O THE NEW YORK TIMES publicou hoje um artigo de Kyle Buchanan sobre o Oscar 2019, em que me chamou a atenção a competição acirrada pelo prêmio de Melhor Atriz:

“Uma incerteza semelhante torna o campo para a atriz difícil de prever, já que “The Favorite” possui três mulheres, cada uma das quais poderia se posicionar como líder: Olivia Colman brilha como uma rainha Anne manipulada por duas mulheres habilidosas em sua corte, feitas com precisão cômica por Emma Stone e Rachel Weisz. Mais dois papeis reais ainda estão por vir em “Mary Queen of Scots”, estrelado por Saoirse Ronan no papel-título e Margot Robbie como sua rival, a rainha Elizabeth I; Tanto Ronan quanto Robbie foram nomeadas como melhor atriz no ano passado e poderiam voltar a essa categoria mais uma vez.

Fora dessas peças do período real, o campo da melhor atriz permanece robusto: das quatro categorias de atuação, esta tem o maior grupo de candidatos legítimos.
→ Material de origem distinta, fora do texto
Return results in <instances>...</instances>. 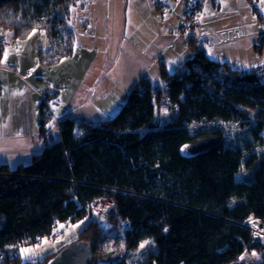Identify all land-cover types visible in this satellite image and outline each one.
Returning <instances> with one entry per match:
<instances>
[{
	"label": "trees",
	"instance_id": "trees-1",
	"mask_svg": "<svg viewBox=\"0 0 264 264\" xmlns=\"http://www.w3.org/2000/svg\"><path fill=\"white\" fill-rule=\"evenodd\" d=\"M78 1L0 0V24L16 39L45 32L49 47L39 48L38 54L42 63L54 64L75 50L69 19ZM156 7L162 10L160 1ZM258 42L256 48L264 54V33ZM189 45L192 57L172 74L161 64L176 107L168 114L160 110V84L145 76L111 118H59L54 140L48 135L53 126L49 101L41 102L35 142L42 139L45 146L28 163L0 164L3 264H46L67 244L42 260L26 259L9 246L37 245L62 225L86 219L72 242H90L94 264H129L124 258L102 256L99 245L112 230L123 234L125 248L154 240L145 264L240 260L252 240L247 219L264 218V150H252L248 136L240 139L245 132L264 139V82L254 70H233L213 60L195 36ZM184 65L187 72L176 77ZM221 121L234 122L236 139L229 125L215 126ZM204 134L220 135L223 142L204 154L184 157L181 146ZM102 197L113 203L108 220L90 207ZM255 264H264V251Z\"/></svg>",
	"mask_w": 264,
	"mask_h": 264
},
{
	"label": "rangeland",
	"instance_id": "rangeland-1",
	"mask_svg": "<svg viewBox=\"0 0 264 264\" xmlns=\"http://www.w3.org/2000/svg\"><path fill=\"white\" fill-rule=\"evenodd\" d=\"M159 1L164 10L157 9L156 3ZM194 1L200 4L199 14L195 13L196 9L191 6ZM125 9H127L129 25L127 28L123 26L122 33L116 39V34L110 29L109 17L110 20L113 17L119 18L120 23L121 18L126 15ZM180 15H185L182 22ZM69 25L76 39L73 54L54 64H45L40 61L38 54L39 48L49 47L45 32L36 30L27 39H16L13 31L6 30L0 24V47H4L0 57V68L12 71L9 73L7 70H0V74L15 86L12 88L14 89L12 100L6 95L8 87L5 90L0 87V103H3L2 106L7 111L4 114L0 111V132L25 134L29 137L28 143L31 142L32 133H39V125L37 127L36 124L38 122L40 124V104L43 100H47L53 118V126L48 135L51 133L54 140H58L62 110L73 106L72 112L67 114L68 117L78 119L88 117L84 111H89L88 108L93 107V104L88 106H79V104L92 95V85L95 81L99 80V84L102 83L100 90L103 95L114 94L115 87L112 80L117 81L121 77L123 79L125 75L130 77L141 75V72L144 75H141L137 83H142L143 77L146 76L153 83L163 85L161 64L166 63L167 69L172 74L177 62L186 55V51L182 50V52L180 49L185 47L182 46L184 41L187 40L189 48L186 49L187 46L185 48L187 53L192 52L189 45L192 36L197 38L199 46L203 47L213 60L226 62L233 70H252L264 66V54L256 48L260 35L264 33V0H186V3L183 0H79L71 7ZM205 25L213 27L214 30L206 29ZM115 26L121 28L122 24L116 23ZM166 30H169L167 33L170 36H159ZM202 30L207 33L203 40L200 38ZM233 30H238L240 35L223 42L215 38L216 33ZM116 40L118 42L115 47ZM167 46L169 47L167 55L160 56V52ZM172 46L174 48H171ZM5 54H7L6 59ZM88 56L93 57V63L89 65ZM155 58L157 59L154 62ZM114 59L116 60L113 62ZM51 86H53L52 90ZM49 95L51 98L48 97ZM100 101L105 106L108 105L107 102L118 101V98L111 95L101 98ZM163 113L169 112L163 111ZM114 114L116 113L111 117ZM100 116L102 119L94 122L111 118ZM233 123L221 121L215 126L229 125L230 134L236 139L237 127ZM262 135L264 138V131ZM247 136L246 143L252 150L257 151L260 148L264 150V139L250 137L247 132L240 139ZM38 141L29 144L30 151L34 147L36 150L41 147L42 150L44 140ZM260 141H263L261 147L258 145ZM47 142L51 141L47 140ZM4 154L0 155L2 159L0 164L8 161L14 166L15 161L20 158L22 162H28L25 157L26 152L24 155L20 152L17 156L8 151ZM241 176L243 175H238V178ZM88 220L64 225L63 231L62 227L61 230L59 229L60 238L44 239L39 244L31 246L29 249L32 252L24 253L25 258L44 259L50 252L77 239L79 231ZM110 233L99 245L104 257L110 255L124 258L129 264H145L147 258L154 252L155 242L152 239L142 241L135 249L125 248L123 234L117 230H112ZM141 244H144L143 248L140 247ZM258 253L259 251L249 250L236 264H255Z\"/></svg>",
	"mask_w": 264,
	"mask_h": 264
},
{
	"label": "crops",
	"instance_id": "crops-1",
	"mask_svg": "<svg viewBox=\"0 0 264 264\" xmlns=\"http://www.w3.org/2000/svg\"><path fill=\"white\" fill-rule=\"evenodd\" d=\"M167 1H170V0H167ZM183 1H184V3H186V0H183ZM121 4H124V3H121ZM162 9L164 10V7ZM125 10H126V15L123 18H121V20H120V23L122 24L121 28H120V26L118 28L115 26L116 23H117V25H120V23L118 22L119 18L113 17L110 20V17H109L110 29H111V31H114L113 33L116 34L115 35L116 39H117L118 35L120 36V33H122L123 26L127 28V26L129 25V19L127 17V9H125ZM184 16L185 15H183V16L180 15V22L183 21ZM130 23H132V22H130ZM205 28L208 29V30H210V29L214 30V28L211 27V26L208 27V26L205 25ZM167 32L169 33V30H166V31L160 33L159 36H161V37L162 36H170ZM117 42H118V40L114 41L115 47H116V43ZM168 46L164 50H162L160 52V56L162 55V56L165 57V55H167V53L169 52V50H168L169 47ZM182 46H185V47H181L180 49H181V51L185 50L186 51V55H185V57L183 59H181L180 61L177 62V64H176L177 66H176V68H174L173 72L176 71L187 59L192 57L193 53L192 52L187 53L188 51L186 50V49H189L188 45H187V40L184 41ZM186 46H187V48H186ZM98 47L100 48V46H98ZM171 48H174V46H172ZM181 51H177V53H181ZM89 52H90V50H89ZM2 54H3V52H2ZM2 54L0 55V57L2 56ZM113 55H114V52H113ZM93 57H94V55H93ZM92 58L88 56V60L87 61L90 60L88 62V65L93 63V59ZM109 58L112 60L111 57H109ZM157 58L154 59V62H155V60ZM115 60L116 59H114L113 62ZM164 65H166V63H164ZM254 69L255 68H253L252 70H254ZM0 70H4L5 71L7 69L0 68ZM7 71H9V70H7ZM140 71H142V70H140ZM144 71H147V70H144ZM10 72H12V71H9V73ZM168 72L171 74V72L169 70H168ZM9 73H5V74H9ZM2 75H4V74H2ZM141 75H144L143 72H141ZM141 75L138 74L136 76H131V77L129 75H125L123 77V79L121 77L120 79H117V81L112 80L111 82H112V84L115 87L113 91H115V92H114V94H111V95L114 96V97L117 96L118 101L107 102L108 105H105V106H103L101 104L100 99L103 98V97L111 96V95H103V92L101 91L102 90L101 89L102 88V83L99 84V82H98L99 80H97V82L95 81L94 84L92 85V89H93L91 91L92 95L87 100L81 101V103L79 104V106H81V105L88 106L89 104H93L92 105L93 107L88 108V109H90L89 111L88 110L84 111V113H86V115H88V117H84V118L91 119V120L95 121V120H98V119H102V116H100V115H105V117H111V115L113 113H117L118 110L120 109L121 105L123 104V102L126 100L128 92L135 86V84L138 82V80L141 77ZM0 76H1V74H0ZM159 84H161V83H159ZM0 87H2L3 90H5V88L8 87V89L6 91V95L12 100L13 99L12 96H13V93H14L13 92L14 89H12V88L15 87L14 84L10 80H5V78H3V76H1L0 77ZM50 89L52 90L53 86H51ZM106 101H107V99H106ZM2 104L3 103H0V111H1V113L2 114L7 113V111L2 106ZM18 104H16V105H18ZM14 108H15V111H16L17 110L16 107H14ZM9 109H10V107H9ZM72 110H73V106L70 109L66 108L65 110H62L61 119L64 118V117H68L67 114L72 112ZM11 111H12V108H11ZM36 125L38 127L39 122ZM34 133H32V139L33 140H31V142L28 143L29 137L27 135H25V134H21V133L20 134H8V133H5V132H0V155H1V153H3V155H5L4 153L7 152V151L10 154H16V156L20 152H23V155L26 152L27 156H25V157H27L26 159H28V162H30L33 154L36 153V152H39V150L41 149V147H40V149L36 150L35 147H34L32 151L29 150V147H28V146H30L29 144L35 142V138L37 137V134H38V133H36V134H34ZM35 143H37V142H35ZM43 145L45 146V142L44 141H43ZM34 151H36V152H34ZM0 159H1V157H0ZM1 161H2V159H1ZM3 163H8L9 164L8 161H5ZM20 163H24V162L21 161V158L19 160L15 161L16 165H18ZM16 165H14V166H16ZM236 263H233V264H236Z\"/></svg>",
	"mask_w": 264,
	"mask_h": 264
},
{
	"label": "built area",
	"instance_id": "built-area-1",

Alguns são vencedores anteriores do Oscar, como Viola Davis como uma mulher de luto tramando um grande assalto em “Viúvas”, Nicole Kidman destruindo em “Destroyer” como uma detetive em queda livre e Julia Roberts em “Ben Is Back” como uma mãe que deve lidar com uma interrupção de férias de seu filho, que está em recuperação da dependência de drogas. Mas então há Lady Gaga, que mais do que tem o seu papel máximo contracenando com Sr. Cooper em “A Star Is Born”; McCarthy como uma falsificada solitária em “Can You Ever Forgive Me?”; Glenn Close interpreta um cônjuge secreto em “A Esposa” e a recém-chegada Yalitza Aparicio como a empregada que mantém uma família em “Roma”. Alguns candidatos vêm de peças de época, como Keira Knightley em “Colette”, Carey Mulligan em “Wildlife”. KiKi Layne em “Se Beale Street Pudesse Falar” e Felicity Jones como uma jovem Ruth Bader Ginsburg em “On the Basis of Sex”; mas outras ainda oferecem emoções mais modernas, como Toni Collette no hit de terror “Hereditary”. Se você acha que os cortes naquele filme foram indelicados, espere até que uma dúzia de mulheres dignas sejam deixadas de fora das cinco finalistas da melhor atriz.”

 

THE NEW YORK TIMES published today an article by Kyle Buchanan about the Oscar 2019, in which my attention went to the best actress race:

“A similar uncertainty makes the best actress field hard to predict, since “The Favourite” fields three women, each of whom could position herself as a lead: Olivia Colman shines as a diminished Queen Anne manipulated by two crafty women in her court, played with comic precision by Emma Stone and Rachel Weisz. Two more royal schemers are still to come in “Mary Queen of Scots,” which stars Saoirse Ronan in the title role and Margot Robbie as her rival, Queen Elizabeth I; both Ms. Ronan and Ms. Robbie were nominated for best actress last year and could return to that category once again.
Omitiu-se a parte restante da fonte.